**TEXT PROVIDED**
Tree and Graph traversal is a popular topic in coding interviews. There are many approaches to graph traversal but one of the most common and important to be familiar with is Depth-First Search (DFS). We'll explore the basic ideas of the algorithm and a few example implementations.
The Basics
Depth-First Search is an algorithm used to traverse graph data structures. It is the order in which the nodes will be visited. As the name implies the traversal is conducted in a depth-first manner, meaning that starting from a certain node we will traverse as deeply into that node as possible before exploring additional nodes. Once a leaf node is found (a node with no children) backtracking will occur until a non-fully explored node is found and the searching will continue in a depth-first manner from there.
Tree Traversal Order
Starting from the root node (6), the left side of the tree is explored to maximum depth before exploring the right. Note that this logic continues from the child nodes as well. From node 8, the left side (8 -> 1 -> 3) is explored prior to the right (8 -> 7).
Non-Tree Traversal Order
DFS can be used with non-tree structures as well. The exploration order may change depending on the starting node and exploration logic, but the concept still holds true. All child nodes are explored to maximum depth before additional nodes are explored.

**DATASET CONTENT**
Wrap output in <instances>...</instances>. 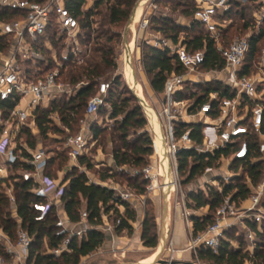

**TASK TO CARRY OUT**
Can you repeat the passage on Depth-First Search, starting with "Non-Tree Traversal Order" and going on through "nodes are explored.", but swap "nodes" for "vertices"?

**COMPLETED EXERCISE**
Non-Tree Traversal Order
DFS can be used with non-tree structures as well. The exploration order may change depending on the starting node and exploration logic, but the concept still holds true. All child vertices are explored to maximum depth before additional vertices are explored.